En basit örnek; bir tarım havzası eğer ulaştırma ağlarıyla pazara bağlantılandırılmamışsa çiftçiler tarım üretimi gerçekleştirmiyorlar ve böylece ülkenin toprak ve emek kaynakları değerlendirilmemiş oluyor. Yapılan çalışmalar altyapı yatırımlarının ekonomiye bu çerçevede önemli faydalar getirdiğini gösteriyor. Bu konuda ilk ve en önemli akademik araştırmaları yapan Aschauer, altyapı stoğu ile üretkenlik arasında oldukça göze çarpan esneklikler olduğunu söylüyor. Aschauer’e göre, kamu tarafından inşa edilen altyapı stoğunu yüzde bir oranında artıran yatırım ekonomi genelindeki toplam faktör verimliğini ve dolayısıyla gayrisafi yurtiçi hasılayı yüzde 0,39 oranında artırıyor. Ulaştırma, su, kanalizasyon gibi temel altyapı yatırımlarında ise esneklik bu rakam yüzde 0,24 olarak belirlenmiş.

Sonraki çalışmalarda Aschauer’inkilerden daha düşük esneklikler hesaplandı. Şu anda genel bir kural olarak yüzde kabul gören esneklikler 0,15 seviyesinde.
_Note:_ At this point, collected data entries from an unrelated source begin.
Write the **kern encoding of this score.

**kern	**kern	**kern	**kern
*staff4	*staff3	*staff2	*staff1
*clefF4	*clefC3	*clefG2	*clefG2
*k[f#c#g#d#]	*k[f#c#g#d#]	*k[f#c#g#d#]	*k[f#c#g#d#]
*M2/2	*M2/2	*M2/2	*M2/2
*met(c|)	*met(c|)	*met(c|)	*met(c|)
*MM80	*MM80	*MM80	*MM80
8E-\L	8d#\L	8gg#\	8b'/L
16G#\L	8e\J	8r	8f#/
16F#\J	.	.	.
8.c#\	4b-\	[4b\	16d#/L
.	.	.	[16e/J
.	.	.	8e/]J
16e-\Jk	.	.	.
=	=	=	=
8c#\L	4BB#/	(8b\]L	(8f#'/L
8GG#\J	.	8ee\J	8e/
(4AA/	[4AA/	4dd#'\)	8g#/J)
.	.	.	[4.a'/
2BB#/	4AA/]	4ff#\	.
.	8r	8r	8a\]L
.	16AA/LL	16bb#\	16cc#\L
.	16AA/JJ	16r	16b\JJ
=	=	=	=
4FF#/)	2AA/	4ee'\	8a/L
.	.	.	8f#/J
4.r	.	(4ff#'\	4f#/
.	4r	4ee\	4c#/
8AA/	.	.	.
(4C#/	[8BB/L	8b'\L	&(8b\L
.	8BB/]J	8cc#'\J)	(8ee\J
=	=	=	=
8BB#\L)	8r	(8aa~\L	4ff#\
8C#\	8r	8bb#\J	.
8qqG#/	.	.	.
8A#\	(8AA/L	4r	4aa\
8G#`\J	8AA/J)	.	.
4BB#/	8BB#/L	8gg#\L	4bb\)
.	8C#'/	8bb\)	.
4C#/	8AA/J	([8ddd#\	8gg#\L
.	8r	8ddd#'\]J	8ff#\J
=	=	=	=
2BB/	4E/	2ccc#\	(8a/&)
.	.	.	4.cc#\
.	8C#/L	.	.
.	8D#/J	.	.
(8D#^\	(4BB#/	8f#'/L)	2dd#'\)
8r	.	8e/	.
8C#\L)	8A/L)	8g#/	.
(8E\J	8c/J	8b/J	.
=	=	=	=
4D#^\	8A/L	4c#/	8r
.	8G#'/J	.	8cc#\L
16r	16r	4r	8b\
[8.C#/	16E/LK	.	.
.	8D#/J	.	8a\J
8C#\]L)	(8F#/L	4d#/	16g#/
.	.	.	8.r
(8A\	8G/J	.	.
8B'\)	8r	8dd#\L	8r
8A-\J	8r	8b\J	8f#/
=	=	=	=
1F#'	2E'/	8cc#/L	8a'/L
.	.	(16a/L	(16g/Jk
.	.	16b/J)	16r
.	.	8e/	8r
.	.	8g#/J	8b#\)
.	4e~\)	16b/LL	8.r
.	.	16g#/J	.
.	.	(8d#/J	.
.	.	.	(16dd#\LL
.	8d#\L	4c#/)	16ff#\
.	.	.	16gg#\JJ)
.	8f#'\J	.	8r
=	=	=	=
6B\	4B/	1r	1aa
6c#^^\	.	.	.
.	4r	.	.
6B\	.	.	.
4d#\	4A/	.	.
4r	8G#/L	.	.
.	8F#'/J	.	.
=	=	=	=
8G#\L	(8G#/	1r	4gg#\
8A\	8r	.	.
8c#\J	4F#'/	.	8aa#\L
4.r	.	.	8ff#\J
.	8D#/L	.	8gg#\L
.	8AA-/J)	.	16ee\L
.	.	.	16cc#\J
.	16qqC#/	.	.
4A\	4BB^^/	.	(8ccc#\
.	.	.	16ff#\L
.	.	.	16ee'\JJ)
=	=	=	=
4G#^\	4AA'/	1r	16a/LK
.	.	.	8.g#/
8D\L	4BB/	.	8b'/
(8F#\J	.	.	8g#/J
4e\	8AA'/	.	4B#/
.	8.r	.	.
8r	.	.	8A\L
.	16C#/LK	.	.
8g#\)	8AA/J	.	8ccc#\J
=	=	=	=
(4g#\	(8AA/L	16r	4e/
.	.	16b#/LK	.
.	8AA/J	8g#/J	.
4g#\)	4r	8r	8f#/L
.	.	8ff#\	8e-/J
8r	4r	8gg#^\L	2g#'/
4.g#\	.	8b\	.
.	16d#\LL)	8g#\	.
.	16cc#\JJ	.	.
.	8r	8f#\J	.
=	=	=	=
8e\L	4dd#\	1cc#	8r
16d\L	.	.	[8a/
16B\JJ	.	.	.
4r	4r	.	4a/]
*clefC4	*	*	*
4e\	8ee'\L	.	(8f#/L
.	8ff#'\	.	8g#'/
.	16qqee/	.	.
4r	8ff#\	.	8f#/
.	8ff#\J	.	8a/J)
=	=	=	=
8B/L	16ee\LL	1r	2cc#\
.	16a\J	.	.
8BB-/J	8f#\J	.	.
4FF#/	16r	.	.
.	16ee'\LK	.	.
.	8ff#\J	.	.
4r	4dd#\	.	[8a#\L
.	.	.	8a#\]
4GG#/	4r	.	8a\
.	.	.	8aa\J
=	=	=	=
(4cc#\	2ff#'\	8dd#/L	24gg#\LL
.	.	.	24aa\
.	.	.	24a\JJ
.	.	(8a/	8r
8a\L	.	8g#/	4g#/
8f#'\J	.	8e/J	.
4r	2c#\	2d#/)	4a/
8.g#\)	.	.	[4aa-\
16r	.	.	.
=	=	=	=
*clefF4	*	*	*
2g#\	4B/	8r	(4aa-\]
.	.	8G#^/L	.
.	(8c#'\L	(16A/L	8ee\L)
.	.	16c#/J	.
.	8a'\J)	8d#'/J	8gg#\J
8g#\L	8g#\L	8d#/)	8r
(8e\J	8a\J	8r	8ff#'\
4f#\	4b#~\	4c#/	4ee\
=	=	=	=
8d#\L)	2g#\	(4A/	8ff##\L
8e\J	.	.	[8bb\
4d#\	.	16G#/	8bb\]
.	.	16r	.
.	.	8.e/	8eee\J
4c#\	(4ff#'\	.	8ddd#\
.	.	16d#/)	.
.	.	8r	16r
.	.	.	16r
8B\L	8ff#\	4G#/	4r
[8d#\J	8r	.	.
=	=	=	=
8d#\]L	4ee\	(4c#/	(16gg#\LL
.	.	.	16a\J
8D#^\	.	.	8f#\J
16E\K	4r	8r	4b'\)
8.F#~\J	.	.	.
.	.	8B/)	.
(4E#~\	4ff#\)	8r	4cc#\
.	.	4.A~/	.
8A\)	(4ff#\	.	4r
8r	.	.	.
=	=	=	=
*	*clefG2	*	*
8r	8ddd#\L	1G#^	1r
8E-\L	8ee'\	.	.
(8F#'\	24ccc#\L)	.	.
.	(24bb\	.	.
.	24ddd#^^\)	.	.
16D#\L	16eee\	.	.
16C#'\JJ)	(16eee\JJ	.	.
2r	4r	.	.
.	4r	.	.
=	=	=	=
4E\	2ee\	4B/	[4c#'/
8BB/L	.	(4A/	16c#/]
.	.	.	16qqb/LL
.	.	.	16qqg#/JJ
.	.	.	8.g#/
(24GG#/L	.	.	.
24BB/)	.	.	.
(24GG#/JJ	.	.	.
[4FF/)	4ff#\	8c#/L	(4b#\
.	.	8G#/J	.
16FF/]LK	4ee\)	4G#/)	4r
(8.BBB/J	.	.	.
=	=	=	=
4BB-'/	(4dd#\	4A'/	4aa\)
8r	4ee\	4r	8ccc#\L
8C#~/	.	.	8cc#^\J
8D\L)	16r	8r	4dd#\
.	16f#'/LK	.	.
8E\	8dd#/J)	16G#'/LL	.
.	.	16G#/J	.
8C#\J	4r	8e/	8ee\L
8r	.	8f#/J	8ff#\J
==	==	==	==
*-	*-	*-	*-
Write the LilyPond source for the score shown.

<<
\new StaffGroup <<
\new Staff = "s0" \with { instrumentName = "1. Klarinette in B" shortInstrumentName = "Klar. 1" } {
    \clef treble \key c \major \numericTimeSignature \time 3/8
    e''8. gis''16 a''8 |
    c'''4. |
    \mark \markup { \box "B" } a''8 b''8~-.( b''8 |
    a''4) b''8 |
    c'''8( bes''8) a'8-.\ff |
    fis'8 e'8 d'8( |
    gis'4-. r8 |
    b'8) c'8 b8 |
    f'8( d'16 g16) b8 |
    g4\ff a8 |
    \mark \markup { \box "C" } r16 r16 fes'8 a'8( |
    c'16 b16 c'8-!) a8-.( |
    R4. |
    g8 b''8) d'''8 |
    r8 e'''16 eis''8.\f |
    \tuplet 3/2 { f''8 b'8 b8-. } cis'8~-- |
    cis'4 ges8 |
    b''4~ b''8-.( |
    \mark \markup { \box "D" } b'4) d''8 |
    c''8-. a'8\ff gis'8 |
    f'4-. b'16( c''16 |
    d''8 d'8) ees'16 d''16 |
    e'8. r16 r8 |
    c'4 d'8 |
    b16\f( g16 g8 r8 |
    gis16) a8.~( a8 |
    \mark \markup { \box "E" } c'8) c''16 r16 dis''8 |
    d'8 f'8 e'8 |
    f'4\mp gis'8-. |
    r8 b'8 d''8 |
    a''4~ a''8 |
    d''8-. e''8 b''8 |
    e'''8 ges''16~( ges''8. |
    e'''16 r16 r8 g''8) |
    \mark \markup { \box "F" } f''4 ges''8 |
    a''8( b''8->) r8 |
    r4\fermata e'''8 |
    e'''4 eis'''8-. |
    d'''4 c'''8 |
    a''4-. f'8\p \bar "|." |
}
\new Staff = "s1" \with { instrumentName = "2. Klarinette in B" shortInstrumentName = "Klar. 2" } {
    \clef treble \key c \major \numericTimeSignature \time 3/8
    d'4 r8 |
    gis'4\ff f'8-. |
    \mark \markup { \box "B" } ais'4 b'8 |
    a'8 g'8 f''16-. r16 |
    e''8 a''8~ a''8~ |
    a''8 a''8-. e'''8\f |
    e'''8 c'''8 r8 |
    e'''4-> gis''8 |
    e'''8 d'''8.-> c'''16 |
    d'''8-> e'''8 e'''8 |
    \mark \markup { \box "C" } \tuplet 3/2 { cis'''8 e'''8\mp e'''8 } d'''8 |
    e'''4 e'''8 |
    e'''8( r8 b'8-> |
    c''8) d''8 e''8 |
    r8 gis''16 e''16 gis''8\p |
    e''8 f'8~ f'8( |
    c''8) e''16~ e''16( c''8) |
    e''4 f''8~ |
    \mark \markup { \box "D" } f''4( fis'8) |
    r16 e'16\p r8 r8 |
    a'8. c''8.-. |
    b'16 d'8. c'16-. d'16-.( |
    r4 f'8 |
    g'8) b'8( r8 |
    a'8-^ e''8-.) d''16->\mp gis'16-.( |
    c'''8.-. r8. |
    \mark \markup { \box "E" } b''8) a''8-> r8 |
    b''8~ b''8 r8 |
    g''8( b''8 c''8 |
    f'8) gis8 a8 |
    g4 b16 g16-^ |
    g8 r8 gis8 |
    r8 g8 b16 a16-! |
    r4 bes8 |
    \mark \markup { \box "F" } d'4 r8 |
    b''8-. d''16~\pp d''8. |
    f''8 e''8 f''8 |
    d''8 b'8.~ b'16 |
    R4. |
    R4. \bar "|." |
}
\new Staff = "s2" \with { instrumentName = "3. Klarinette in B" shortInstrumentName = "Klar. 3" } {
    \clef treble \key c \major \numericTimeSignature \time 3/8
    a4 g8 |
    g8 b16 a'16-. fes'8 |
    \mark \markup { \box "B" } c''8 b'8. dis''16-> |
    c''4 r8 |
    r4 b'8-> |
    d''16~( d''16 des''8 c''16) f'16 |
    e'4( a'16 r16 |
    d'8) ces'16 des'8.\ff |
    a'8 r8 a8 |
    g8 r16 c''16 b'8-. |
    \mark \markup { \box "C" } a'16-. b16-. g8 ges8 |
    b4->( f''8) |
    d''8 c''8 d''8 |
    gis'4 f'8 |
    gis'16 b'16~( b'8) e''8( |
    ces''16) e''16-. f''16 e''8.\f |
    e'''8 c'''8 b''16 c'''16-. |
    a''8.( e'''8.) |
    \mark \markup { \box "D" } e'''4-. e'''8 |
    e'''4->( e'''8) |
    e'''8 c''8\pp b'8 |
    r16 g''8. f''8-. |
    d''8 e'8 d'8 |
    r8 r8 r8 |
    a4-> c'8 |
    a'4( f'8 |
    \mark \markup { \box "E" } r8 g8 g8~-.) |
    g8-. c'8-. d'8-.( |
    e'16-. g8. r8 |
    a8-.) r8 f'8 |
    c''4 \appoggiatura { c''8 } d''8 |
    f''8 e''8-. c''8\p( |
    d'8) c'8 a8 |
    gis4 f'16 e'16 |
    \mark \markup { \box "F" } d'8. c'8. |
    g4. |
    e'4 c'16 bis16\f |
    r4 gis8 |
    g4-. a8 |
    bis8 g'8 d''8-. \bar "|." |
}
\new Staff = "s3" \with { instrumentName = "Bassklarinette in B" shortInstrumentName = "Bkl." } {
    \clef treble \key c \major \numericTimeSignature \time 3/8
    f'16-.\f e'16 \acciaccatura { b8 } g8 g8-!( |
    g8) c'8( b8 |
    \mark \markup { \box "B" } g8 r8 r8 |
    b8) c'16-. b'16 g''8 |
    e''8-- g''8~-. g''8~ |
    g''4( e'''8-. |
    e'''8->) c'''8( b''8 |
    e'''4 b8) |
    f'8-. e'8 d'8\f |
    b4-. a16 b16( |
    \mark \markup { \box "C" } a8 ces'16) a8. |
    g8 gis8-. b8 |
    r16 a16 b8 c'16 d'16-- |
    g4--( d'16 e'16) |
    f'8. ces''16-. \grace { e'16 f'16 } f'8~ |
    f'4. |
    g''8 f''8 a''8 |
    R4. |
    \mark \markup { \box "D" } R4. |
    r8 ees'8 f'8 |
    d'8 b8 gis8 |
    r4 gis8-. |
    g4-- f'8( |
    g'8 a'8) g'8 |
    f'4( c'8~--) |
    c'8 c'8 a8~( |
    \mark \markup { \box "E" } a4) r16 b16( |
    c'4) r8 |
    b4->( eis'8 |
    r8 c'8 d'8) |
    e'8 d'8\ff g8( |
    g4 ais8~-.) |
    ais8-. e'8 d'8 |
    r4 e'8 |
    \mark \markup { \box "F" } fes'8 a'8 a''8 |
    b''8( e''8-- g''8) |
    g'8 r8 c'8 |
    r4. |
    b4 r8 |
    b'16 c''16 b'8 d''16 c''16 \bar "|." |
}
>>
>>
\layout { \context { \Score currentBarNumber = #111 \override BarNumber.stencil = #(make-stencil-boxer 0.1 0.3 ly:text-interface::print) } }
Daha düşükleri de hesaplanmış olsa da bu esneklikler esasında altyapı harcamalarının oldukça önemli bir ekonomik etkiye sahip olduğunu gösteriyor. Bir ülkedeki altyapı stoğunun ülkenin GSYH’sına denk olduğunu varsayarsanız, bir liralık altyapı harcamasının GSYH’yı kalıcı olarak 15 kuruş büyüttüğü sonucuna ulaşırsınız; yıllara sari olduğu için oldukça önemli bir katkı. Tersinden de gidebiliriz; eğer mevcut altyapı stoğunuzu kaybederseniz (örneğin yeterli bakım onarım yatırımlarını yapmayarak) GSYH’nız büyümeyi bırakın küçülecektir. Altyapısı eskimiş bir ülkeye yerli olsun yabancı olsun hangi yatırımcı yatırım yapar? Avrupa Birliği’nde senede ortalama 500 milyar avro civarında brüt enerji ve ulaştırma yatırımı yapılıyor. Bunun bir kısmı eski sermaye stoğunun bakım, onarım ve yenilenmesine harcanıyor.

Önümüzdeki 15 yıllık dönemde, Avrupa Birliği’nde iç pazarın daha iyi bütünleşmesi için sadece ulaştırma alanında en az 1,5 trilyon avroluk yatırım ihtiyacı gerektiği hesaplanıyor. Ülkemizde de altyapı ihtiyacı artan nüfus ve üretim hacmi sebebiyle giderek artıyor. Dahası, daha hızlı büyümek ve kişi başına geliri artırmak istiyorsak ihtiyaçları önceliklendirme doğru alanlarda altyapı harcamalarını artırmalıyız. İyi haber o ki, yapılan akademik çalışmalar, altyapı harcamalarını yaptıkça ekonominin de büyüyeceğini, dolayısıyla vergi gelirlerinin de artacağını gösteriyor.